Marcel Falk, verkehrspolitischer Sprecher der SPD-Landtagsfraktion, verwies auf den hohen Kosten-Nutzen-Faktor, der laut Gutachten mit 2,04 mehr als doppelt so hoch ist, wie es für einen volkswirtschaftlichen Nutzen der Reaktivierung und die Beantragung von GVFG-Fördermitteln nötig wäre. Eine neue Direktverbindung zwischen Prerow und Stralsund verkürze nicht nur die Reisezeit für Touristen, sondern vereinfache auch die Erreichbarkeit von öffentlichen Dienstleistungen für Bewohner der Halbinsel.

Der verkehrs- und tourismuspolitische Sprecher der Linksfraktion, Henning Foerster, unterstrich, dass es sich bei der Darßbahn um eines der bedeutenden Infrastrukturprojekte im Land und einen wichtigen Baustein der Mobilitätsoffensive handele. Für die AfD-Fraktion betonte deren tourismuspolitischer Sprecher Paul Timm, eine Schienenanbindung des Darß sei längst überfällig und helfe der Wirtschaft in MV. «Das kann allerdings nur ein erster Schritt sein. Wir brauchen Hochgeschwindigkeitstauglichkeit und durchgängige Zweigleisigkeit der Strecken nach Berlin und Hamburg.»

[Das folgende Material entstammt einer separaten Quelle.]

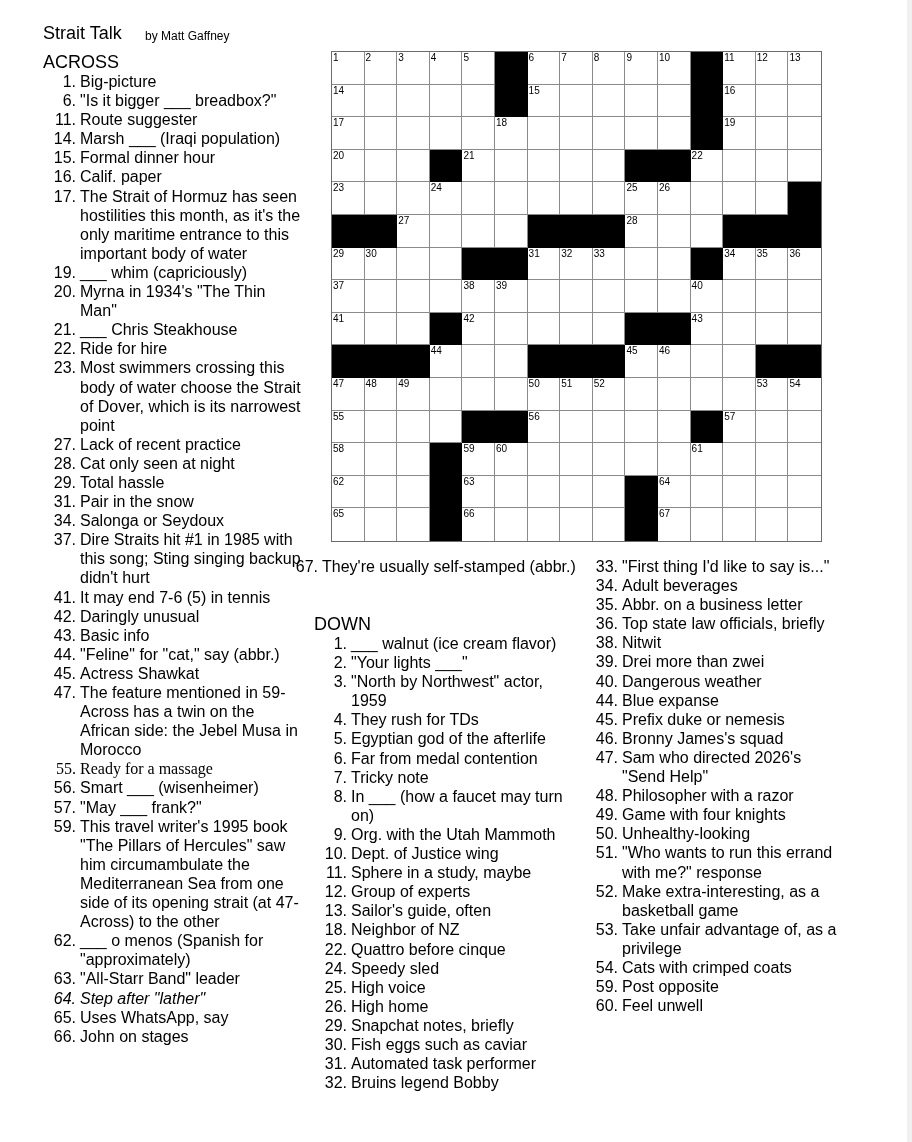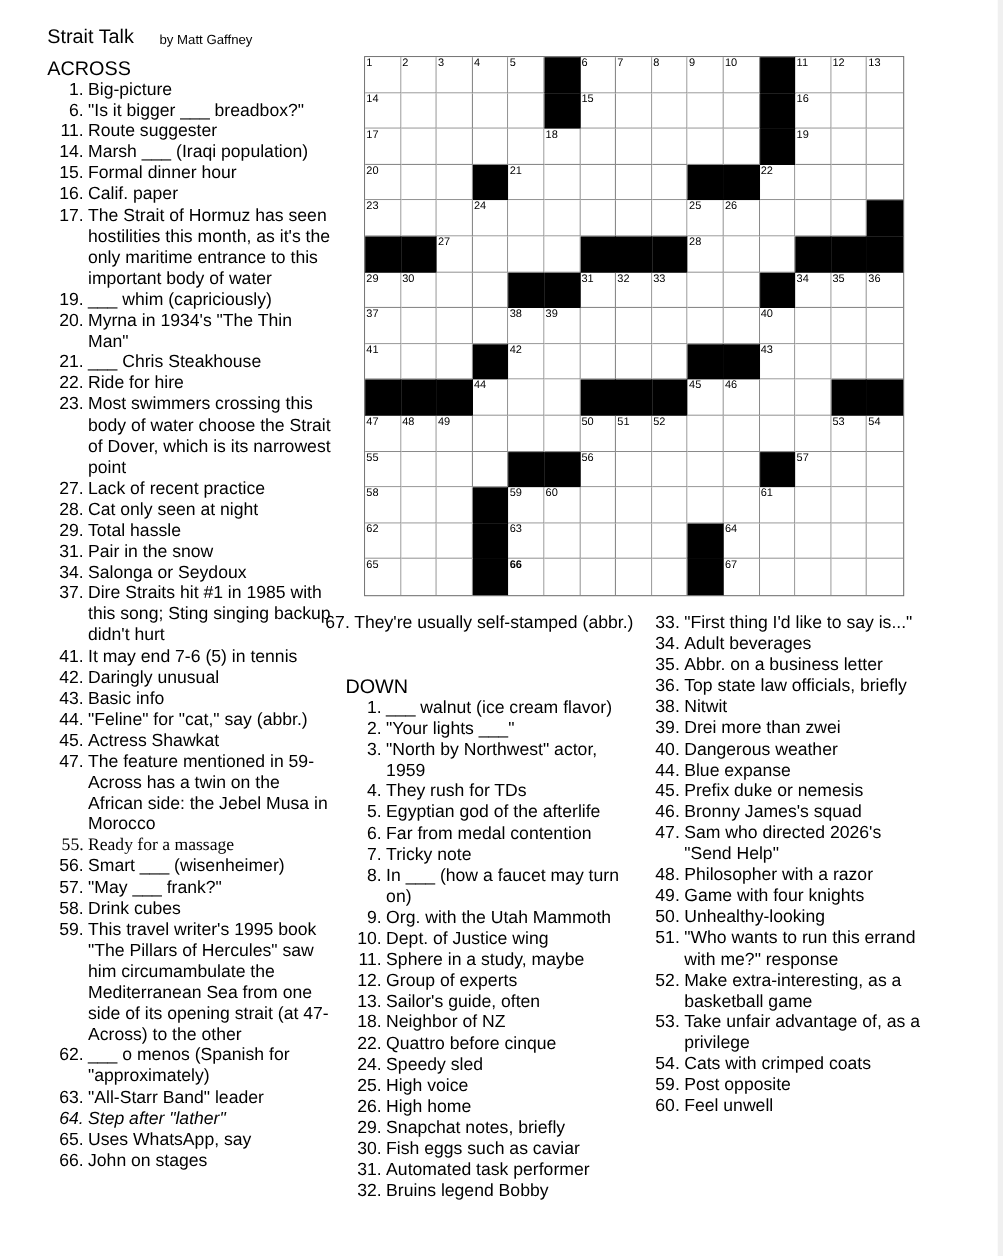--- a/index.html
+++ b/index.html
@@ -83,21 +83,20 @@
     <li class="clue" style="padding-left: 37px;"><span class="num" style="width: 33px;">37.</span><span>Dire Straits hit #1 in 1985 with this song; Sting singing backup didn't hurt</span></li>
     <li class="clue" style="padding-left: 37px;"><span class="num" style="width: 33px;">41.</span><span>It may end 7-6 (5) in tennis</span></li>
     <li class="clue" style="padding-left: 37px;"><span class="num" style="width: 33px;">42.</span><span>Daringly unusual</span></li>
     <li class="clue" style="padding-left: 37px;"><span class="num" style="width: 33px;">43.</span><span>Basic info</span></li>
     <li class="clue" style="padding-left: 37px;"><span class="num" style="width: 33px;">44.</span><span>"Feline" for "cat," say (abbr.)</span></li>
     <li class="clue" style="padding-left: 37px;"><span class="num" style="width: 33px;">45.</span><span>Actress Shawkat</span></li>
     <li class="clue" style="padding-left: 37px;"><span class="num" style="width: 33px;">47.</span><span>The feature mentioned in 59-Across has a twin on the African side: the Jebel Musa in Morocco</span></li>
     <li class="clue" style="padding-left: 37px; font-family: Liberation Serif, serif;"><span class="num" style="width: 33px;">55.</span><span>Ready for a massage</span></li>
     <li class="clue" style="padding-left: 37px;"><span class="num" style="width: 33px;">56.</span><span>Smart ___ (wisenheimer)</span></li>
     <li class="clue" style="padding-left: 37px;"><span class="num" style="width: 33px;">57.</span><span>"May ___ frank?"</span></li>
-    <li class="clue" style="padding-left: 37px;"><span class="num" style="width: 33px;">58.</span><span>Drink cubes</span></li>
     <li class="clue" style="padding-left: 37px;"><span class="num" style="width: 33px;">59.</span><span>This travel writer's 1995 book "The Pillars of Hercules" saw him circumambulate the Mediterranean Sea from one side of its opening strait (at 47-Across) to the other</span></li>
     <li class="clue" style="padding-left: 37px;"><span class="num" style="width: 33px;">62.</span><span>___ o menos (Spanish for "approximately)</span></li>
     <li class="clue" style="padding-left: 37px;"><span class="num" style="width: 33px;">63.</span><span>"All-Starr Band" leader</span></li>
     <li class="clue" style="padding-left: 37px; font-style: italic;"><span class="num" style="width: 33px;">64.</span><span>Step after "lather"</span></li>
     <li class="clue" style="padding-left: 37px;"><span class="num" style="width: 33px;">65.</span><span>Uses WhatsApp, say</span></li>
     <li class="clue" style="padding-left: 37px;"><span class="num" style="width: 33px;">66.</span><span>John on stages</span></li>
   </ul>
 
 <ul class="clue-list" id="across-col2" style="left:285px; top:557px; width:295px;">
     <li class="clue" style="padding-left: 37px;"><span class="num" style="width: 33px;">67.</span><span>They're usually self-stamped (abbr.)</span></li>
@@ -491,21 +490,21 @@
     <div class="cell"></div>
     <div class="cell"></div>
     <div class="cell"></div>
     <div class="cell" style="border-right: none;"></div>
     <div class="cell" style="border-bottom: none;">
       <span class="cnum">65</span>
     </div>
     <div class="cell" style="border-bottom: none;"></div>
     <div class="cell" style="border-bottom: none;"></div>
     <div class="cell black" style="border-bottom: none;"></div>
-    <div class="cell" style="border-bottom: none; font-weight: bold;">
+    <div class="cell" style="border-bottom: none;">
       <span class="cnum">66</span>
     </div>
     <div class="cell" style="border-bottom: none;"></div>
     <div class="cell" style="border-bottom: none;"></div>
     <div class="cell" style="border-bottom: none;"></div>
     <div class="cell" style="border-bottom: none;"></div>
     <div class="cell black" style="border-bottom: none;"></div>
     <div class="cell" style="border-bottom: none;">
       <span class="cnum">67</span>
     </div>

Die Darßbahn war 1910 in Betrieb genommen worden und verband das Boddenstädtchen Barth auf dem Festland mit dem etwa 19 Kilometer entfernten Badeort Prerow (Landkreis Vorpommern-Rügen) an der Nordspitze des Darß. Nach dem Zweiten Weltkrieg wurden die Gleise auf der Halbinsel teilweise als Reparationsleistung demontiert. Mit Auflösung von NVA-Stützpunkten in der Region 1990 wurde auch die Strecke Barth-Bresewitz nicht mehr benötigt und der Verkehr eingestellt.